[Start of Attachment]

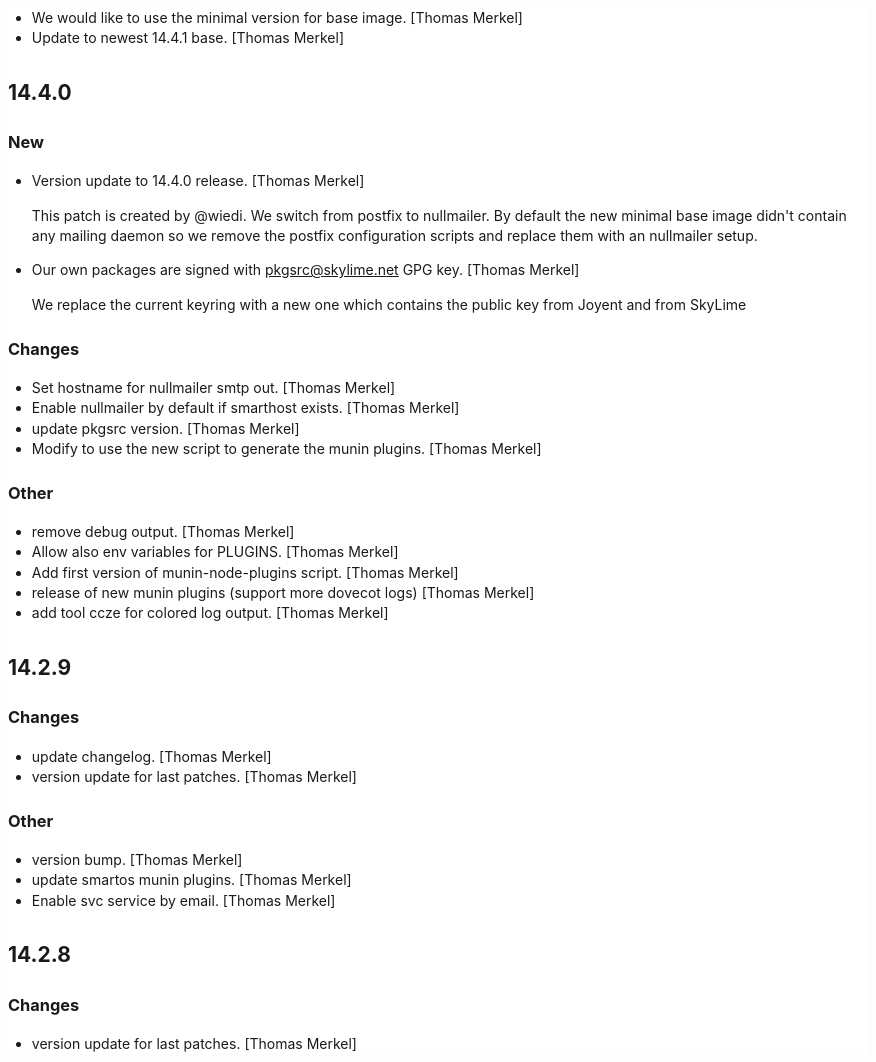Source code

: * We would like to use the minimal version for base image. [Thomas Merkel]
* Update to newest 14.4.1 base. [Thomas Merkel]

## 14.4.0

### New

* Version update to 14.4.0 release. [Thomas Merkel]

	This patch is created by @wiedi. We switch from postfix to nullmailer.
	By default the new minimal base image didn't contain any mailing
	daemon so we remove the postfix configuration scripts and replace them
	with an nullmailer setup.

* Our own packages are signed with pkgsrc@skylime.net GPG key. [Thomas Merkel]

	We replace the current keyring with a new one which contains the
	public key from Joyent and from SkyLime

### Changes

* Set hostname for nullmailer smtp out. [Thomas Merkel]
* Enable nullmailer by default if smarthost exists. [Thomas Merkel]
* update pkgsrc version. [Thomas Merkel]
* Modify to use the new script to generate the munin plugins. [Thomas Merkel]

### Other

* remove debug output. [Thomas Merkel]
* Allow also env variables for PLUGINS. [Thomas Merkel]
* Add first version of munin-node-plugins script. [Thomas Merkel]
* release of new munin plugins (support more dovecot logs) [Thomas Merkel]
* add tool ccze for colored log output. [Thomas Merkel]

## 14.2.9

### Changes

* update changelog. [Thomas Merkel]
* version update for last patches. [Thomas Merkel]

### Other

* version bump. [Thomas Merkel]
* update smartos munin plugins. [Thomas Merkel]
* Enable svc service by email. [Thomas Merkel]

## 14.2.8

### Changes

* version update for last patches. [Thomas Merkel]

[End of Attachment]

▸ PROBLEM TO SOLVE:
Transcribe all lines above exactly, skipping pictures.

▸ EXERCISE ANSWER:
Source code

: * We would like to use the minimal version for base image. [Thomas Merkel]
* Update to newest 14.4.1 base. [Thomas Merkel]

## 14.4.0

### New

* Version update to 14.4.0 release. [Thomas Merkel]

	This patch is created by @wiedi. We switch from postfix to nullmailer.
	By default the new minimal base image didn't contain any mailing
	daemon so we remove the postfix configuration scripts and replace them
	with an nullmailer setup.

* Our own packages are signed with pkgsrc@skylime.net GPG key. [Thomas Merkel]

	We replace the current keyring with a new one which contains the
	public key from Joyent and from SkyLime

### Changes

* Set hostname for nullmailer smtp out. [Thomas Merkel]
* Enable nullmailer by default if smarthost exists. [Thomas Merkel]
* update pkgsrc version. [Thomas Merkel]
* Modify to use the new script to generate the munin plugins. [Thomas Merkel]

### Other

* remove debug output. [Thomas Merkel]
* Allow also env variables for PLUGINS. [Thomas Merkel]
* Add first version of munin-node-plugins script. [Thomas Merkel]
* release of new munin plugins (support more dovecot logs) [Thomas Merkel]
* add tool ccze for colored log output. [Thomas Merkel]

## 14.2.9

### Changes

* update changelog. [Thomas Merkel]
* version update for last patches. [Thomas Merkel]

### Other

* version bump. [Thomas Merkel]
* update smartos munin plugins. [Thomas Merkel]
* Enable svc service by email. [Thomas Merkel]

## 14.2.8

### Changes

* version update for last patches. [Thomas Merkel]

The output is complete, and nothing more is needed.